Такова была воля Промысла, или (если с нашей стороны слишком дерзко угадывать пути Провидения) таков был смысл всемирной истории, чтобы человечество, не понявшее Христианства или понявшее его односторонне, пришло путем отрицания к пониманию своей собственной ошибки. Бесполезные усилия отсталых мыслителей, бесполезные хитрости духовных правителей, унижающих веру до иезуитски-нищенского союза с страстями и партиями политическими, не воскресят и даже не продлят эпохи Латино-протестантства. Прежняя ошибка уже невозможна, человек не может уже понимать вечную истину первобытного Христианства иначе, как в ее полной, т. е. в тождестве единства и свободы, проявляемом в законе духовной любви. Таково Православие. Всякое другое понятие о Христианстве отныне сделалось невозможным. Представителем же этого понятия является Восток, по преимуществу же земли Славянские и в главе их наша Русь, принявшая чистое Христианство издревле, по благословению Божиему, и сделавшаяся его крепким сосудом, может быть, в силу того общинного начала, которым она жила, живет и без которого она жить не может. Она прошла через великая испытания, она отстояла свое общественное и бытовое начало в долгих и кровавых борьбах, по преимуществу же в борьбе, возведшей на престол Михаила (как я уже сказал в одной из прежних своих статей), — и сперва спасшая эти начала для самой себя, она теперь должна явиться их представительницею для целого мира. Таково ее призвание, ее удел в будущем. Нам позволено глядеть вперед смело и безбоязненно.
Постигнув значение современных движений и призвание Русской земли в истории всемирной, мы приходим к глубокому убеждению, что Русская земля исполнит свое призвание; но в тоже время и к вопросу, как может она его исполнить и какие органы в частной деятельности она может найти в наше время для выражения и проявления своих внутренних начал.
Этот вопрос порождает невольное и справедливое сомнение.
Только тот может выразить для других свои начала духовные, кто их уразумел для самого себя; только стройный и цельный организм духовный может передать крепость и стройность другим организмам, расслабленным и разъединенным. Мысль и жизнь народная может быть выражена и проявлена только теми, кто вполне живете и мыслите этою мыслью и жизнью. Таковы ли мы с нашим просвещением?

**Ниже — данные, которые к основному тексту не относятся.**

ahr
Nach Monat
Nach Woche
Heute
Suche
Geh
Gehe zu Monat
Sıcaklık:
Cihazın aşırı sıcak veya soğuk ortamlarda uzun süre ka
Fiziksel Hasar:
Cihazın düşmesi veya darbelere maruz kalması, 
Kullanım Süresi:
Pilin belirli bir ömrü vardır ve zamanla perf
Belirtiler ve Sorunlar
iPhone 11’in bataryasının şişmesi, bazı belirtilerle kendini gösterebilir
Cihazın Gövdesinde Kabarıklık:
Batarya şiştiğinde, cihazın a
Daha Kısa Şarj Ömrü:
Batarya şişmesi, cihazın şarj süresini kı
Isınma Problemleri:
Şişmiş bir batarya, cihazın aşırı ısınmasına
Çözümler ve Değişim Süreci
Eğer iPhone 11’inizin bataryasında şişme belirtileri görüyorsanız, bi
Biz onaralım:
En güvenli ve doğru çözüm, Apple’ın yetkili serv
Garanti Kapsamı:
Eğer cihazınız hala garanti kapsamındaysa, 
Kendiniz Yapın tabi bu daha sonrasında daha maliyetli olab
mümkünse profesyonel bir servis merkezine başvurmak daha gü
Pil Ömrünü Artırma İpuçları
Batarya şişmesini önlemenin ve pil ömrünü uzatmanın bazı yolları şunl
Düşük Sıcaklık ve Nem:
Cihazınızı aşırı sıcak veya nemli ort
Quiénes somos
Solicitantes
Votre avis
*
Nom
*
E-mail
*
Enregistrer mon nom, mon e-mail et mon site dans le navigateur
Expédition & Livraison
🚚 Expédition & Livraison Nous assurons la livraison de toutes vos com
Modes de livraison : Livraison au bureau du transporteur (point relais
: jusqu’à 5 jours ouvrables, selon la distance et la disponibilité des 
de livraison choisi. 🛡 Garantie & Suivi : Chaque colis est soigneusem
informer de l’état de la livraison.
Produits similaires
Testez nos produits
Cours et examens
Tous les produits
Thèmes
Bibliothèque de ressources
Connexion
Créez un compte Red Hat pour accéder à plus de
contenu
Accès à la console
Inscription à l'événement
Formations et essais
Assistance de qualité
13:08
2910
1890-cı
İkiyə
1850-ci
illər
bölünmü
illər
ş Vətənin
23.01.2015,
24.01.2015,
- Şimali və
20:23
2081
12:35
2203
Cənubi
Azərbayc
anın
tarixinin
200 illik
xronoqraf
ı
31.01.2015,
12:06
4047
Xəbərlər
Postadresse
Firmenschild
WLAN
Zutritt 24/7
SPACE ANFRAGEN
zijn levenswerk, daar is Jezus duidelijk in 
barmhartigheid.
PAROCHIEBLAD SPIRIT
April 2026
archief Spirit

В письме об Англии я сказал: «Правильное и успешное движете разумного общества состоите из двух разнородных, но стройных и согласных сил. Одна из них, основная, коренная, принадлежащая всему составу, всей прошлой истории общества, есть сила жизни, самобытно развивающейся из своих начал, из своих органических основ; другая, разумная сила личностей, основанная на силе общественной, живая только ее жизнью, есть сила, никогда ничего не созидающая и не стремящаяся что-нибудь созидать, но постоянно присущая труду общего развития и не позволяющая ему перейти в слепоту мертвенного инстинкта или вдаваться в безрассудную односторонность. Обе силы необходимы; но вторая, сознательная и рассудочная, должна быть связана живою и любящею верою с силою жизни и творчества. Если прервана связь веры и любви, наступают раздор и борьба». В Англии этот раздор наступил вследствие односторонности Латинства, вызвавшей Протестантство и, может быть, еще вследствие других общественных причин. У нас наступил тот же раздор, но вследствие другого исторического развития.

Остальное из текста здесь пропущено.